Oesterle, who is an expert on the history of interreligious contact during the Middle Ages, explains that history offers many cases of ‘flight and the granting of protection, particularly when taking a comparative look at Christian and Islamic societies, when analyzing migration flows across the Mediterranean, or studying the relevance of refuge for people of another religion. ’ While today the Arab world is mostly perceived as the source of refugees, the region at many times provided a safe haven for the persecuted and displaced. ‘For centuries, Islamic societies developed their own forms of protection for Muslim refugees as well as for those of other religions, such as Christians and Jews.’
The participating scholars shared their research on forced migration throughout history, from the ancient Near East to Euro-Mediterranean ethno-religious population transfers from the Renaissance to the 19th century. AGYA member and Professor for Prehistoric Archaeology at the University of Tübingen, Ammar Abdulrahman, for example took a historical perspective on refugee knowledge transfer by providing information on the practice of deportation as punishment in the ancient Near East. Examples ranged from the peaceful coexistence of early Muslim refugees in 7th century Christian Abyssinia to the multicultural Arab-Christian Kingdom of Sicily during the Crusades, all the way to connect with the British post-World War II Coventry as a city of peace and reconciliation. Discussing the refugee movements from a contemporary perspective, the participants contextualized and mapped the social, political and economic contributions of refugees. Another part of the workshop was designated to cultural and epistemic perspectives on refugee knowledge transfers: AGYA member and Head of the Cairo Office of the Freie Universität Berlin, Florian Kohstall, outlined the German approach to provide refugees with an access to university education through specialized programs. The final contribution came from AGYA member Carola Richter, who is Junior-Professor for International Communication at the Freie Universität Berlin.
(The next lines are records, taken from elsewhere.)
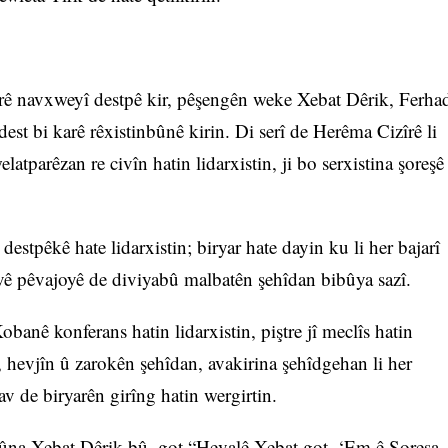
şerê navxweyî destpê kir, pêşengên weke Xebat Dêrik, Ferha
est bi karê rêxistinbûnê kirin. Di serî de Herêma Cizîrê li
atparêzan re civîn hatin lidarxistin, ji bo serxistina şoreşê
estpêkê hate lidarxistin; biryar hate dayin ku li her bajarî
vê pêvajoyê de diviyabû malbatên şehîdan bibûya sazî.
banê konferans hatin lidarxistin, piştre jî meclîs hatin
 hevjîn û zarokên şehîdan, avakirina şehîdgehan li her
av de biryarên girîng hatin wergirtin.
bûna Xebat Dêrik bû, got “Hevalê Xebat got, ‘Em ê Şoreşa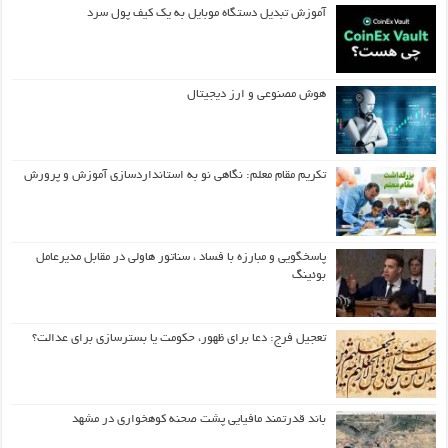
آموزش تبدیل دستگاه موبایل به یک کیف‌ پول سرد
هوش مصنوعی و ارز دیجیتال
تکریم مقام معلم: نگاهی نو به استانداردسازی آموزش و پرورش
پاسخگویی و مبارزه با فساد ، سناتور هاولی در مقابل مدیرعامل
بوئینگ
تعجیل فرج: دعا برای ظهور، حکومت یا بسترسازی برای عدالت؟
باند قدرتمند مافیایی پشت صحنه کوهخواری در مشهد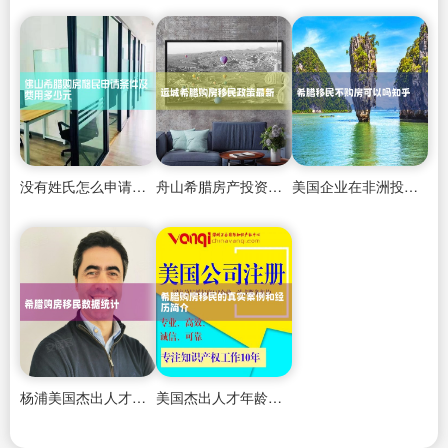
没有姓氏怎么申请希腊永居呢
舟山希腊房产投资公司招聘
美国企业在非洲投资移民政策是什么
杨浦美国杰出人才移民办理公司地址电话
美国杰出人才年龄范围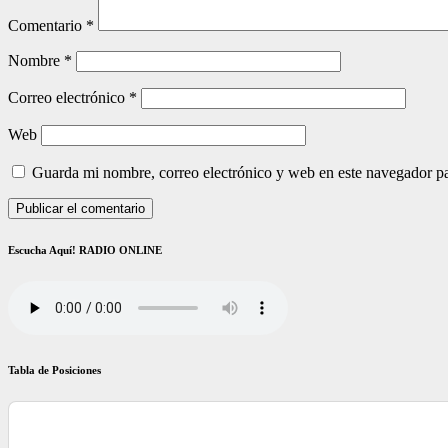
Comentario
*
Nombre
*
Correo electrónico
*
Web
Guarda mi nombre, correo electrónico y web en este navegador p
Escucha Aquí! RADIO ONLINE
Tabla de Posiciones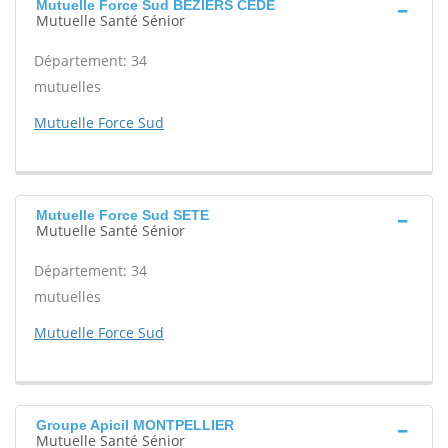
Mutuelle Force Sud BEZIERS CEDE
Mutuelle Santé Sénior
Département: 34
mutuelles
Mutuelle Force Sud
Mutuelle Force Sud SETE
Mutuelle Santé Sénior
Département: 34
mutuelles
Mutuelle Force Sud
Groupe Apicil MONTPELLIER
Mutuelle Santé Sénior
She presented her research on the use of social media and communication technology by refugees in Germany, on their access to information, as well as the role of rumors and expectations. The two-day workshop was concluded by a brainstorming session based on input by international organizations and civil society organizations. Tamirace Fakhoury and Jenny Oesterle do not consider the wrap-up of the Byblos workshop as the end of their interdisciplinary and transhistorical endeavors: The Transformation Working Group plans to publish the findings of the international AGYA workshop in an edited volume.